Il n’y aura peut-être pas de procès du Grand stade de Lille. Mais Damien Castelain, le président de la Métropole européenne de Lille (MEL), devrait être renvoyé prochainement devant le tribunal correctionnel dans une affaire connexe.

Confirmant son réquisitoire supplétif de juin 2018, le procureur de la République a demandé un non-lieu général pour les sept mis en examen et témoins assistés, impliqués dans le choix, en 2008, de la société Eiffage pour construire le stade Pierre Mauroy à Villeneuve d’Ascq. Certains chefs de poursuite, comme le délit de favoritisme, ont bien été établis mais sont prescrits au bout de trois ans. Or la plainte simple déposée en 2011 par le lanceur d’alerte Eric Darques n’a pas permis d’interrompre le délai de prescription. Ils ne peuvent donc plus être retenus. Du côté de la partie civile, on ne partage pas le même avis…

« Nous sommes d’accord avec les conclusions du procureur, explique Joseph Breham, l’avocat d’Eric Darques. En revanche, nous contestons la prescription. » Son client est d’ailleurs très clair sur la suite qu’il souhaite donner à cette affaire, vieille de neuf ans… « Nous irons devant la chambre de l’instruction si nécessaire, explique-t-il. Et s’il le faut, nous irons jusqu’à la cour de cassation. »

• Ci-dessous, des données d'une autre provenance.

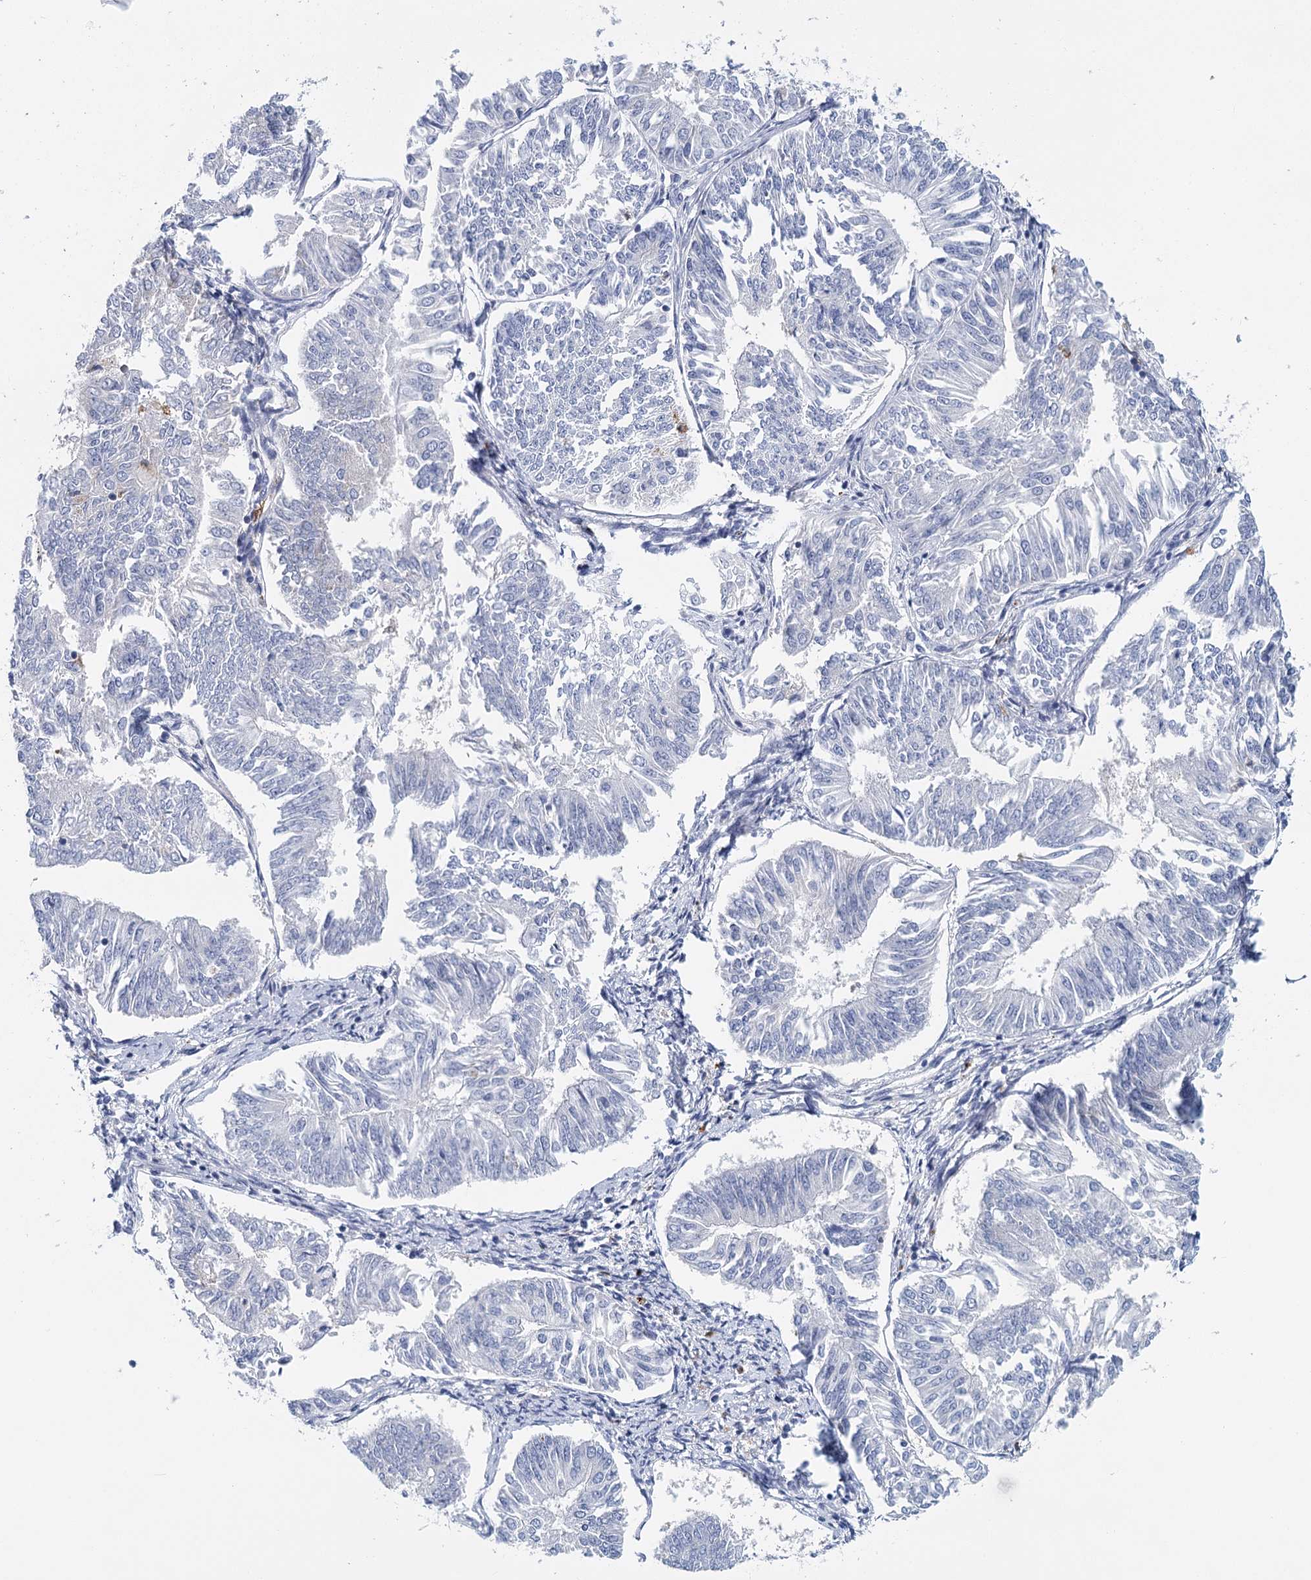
{"staining": {"intensity": "negative", "quantity": "none", "location": "none"}, "tissue": "endometrial cancer", "cell_type": "Tumor cells", "image_type": "cancer", "snomed": [{"axis": "morphology", "description": "Adenocarcinoma, NOS"}, {"axis": "topography", "description": "Endometrium"}], "caption": "Immunohistochemical staining of adenocarcinoma (endometrial) exhibits no significant positivity in tumor cells.", "gene": "METTL7B", "patient": {"sex": "female", "age": 58}}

Castelain en solitaire au tribunal

En attendant, les mis en cause peuvent néanmoins pousser un grand ouf de soulagement. Enfin pas tous... Le procureur de la république préconise en effet le renvoi de Damien Castelain devant le tribunal correctionnel. Il est soupçonné de recel d’abus de confiance, dans un volet annexe de l’affaire apparu en cours d’enquête, en 2017. Les faits reprochés concernent la livraison par Eiffage de pierres bleues, ayant servi à la pose d’une terrasse au domicile de Damien Castelain, pour un montant de 18 000 euros. Ils sont passibles de 3 ans de prison et de 45 000 euros d'amende.

La décision finale revient maintenant au juge Jean-Marc Cathelin, doyen des juges d’instruction au TGI de Lille, en charge du dossier depuis qu’il a succédé au juge Gentil, en septembre 2017. Il peut soit prononcer un non-lieu, soit ordonner un procès. Sa réponse est attendue dans les prochaines semaines. Mais dans l’immense majorité des cas, l’instruction suit à la lettre les recommandations du parquet…

Interrogé par La Voix du Nord , Damien Castelain a indiqué que le fait d’être le seul à faire l’objet d’une demande de renvoi « n’(était) pas une surprise. C’est la décision du parquet. » Il déclare désormais attendre la décision du juge d’instruction. Ce qui est sûr, c’est que la perspective d’un procès de Damien Castelain aura des conséquences politiques. Le maire de Péronne-en-Mélantois laisse d’ailleurs entendre que ce calendrier ne serait pas lié au hasard. « Je ne peux que constater que ce renvoi intervient juste avant des échéances électorales importantes », souligne-t-il dans La Voix du Nord.   

La pression judiciaire ne date pourtant pas d’hier. Elle s’est seulement accélérée depuis un an. Sa mise en examen dans l’affaire des pierres bleues remonte au mois d’août 2019 et fait suite à un rapport particulièrement assassin du procureur de la République à l’encontre de Damien Castelain. S’y ajoute, en juillet de l’année dernière, l’ouverture d’une enquête préliminaire pour détournement de fonds publics et recel, consécutivement aux révélations de Mediacités sur le financement par la MEL de certaines de ses dépenses personnelles.

Ces mésaventures judiciaires n’ont en tout cas pas dissuadé Damien Castelain de briguer un nouveau mandat à la tête de métropole lilloise. Toujours à La Voix du Nord, le président de la communauté urbaine se dit « plus que jamais » candidat à sa réélection. De fait, son procès, s’il est bien ordonné, n’aura pas lieu avant quelques mois. Son procès politique, en revanche, sera tranché d’ici le 9 juillet, date des élections à la MEL.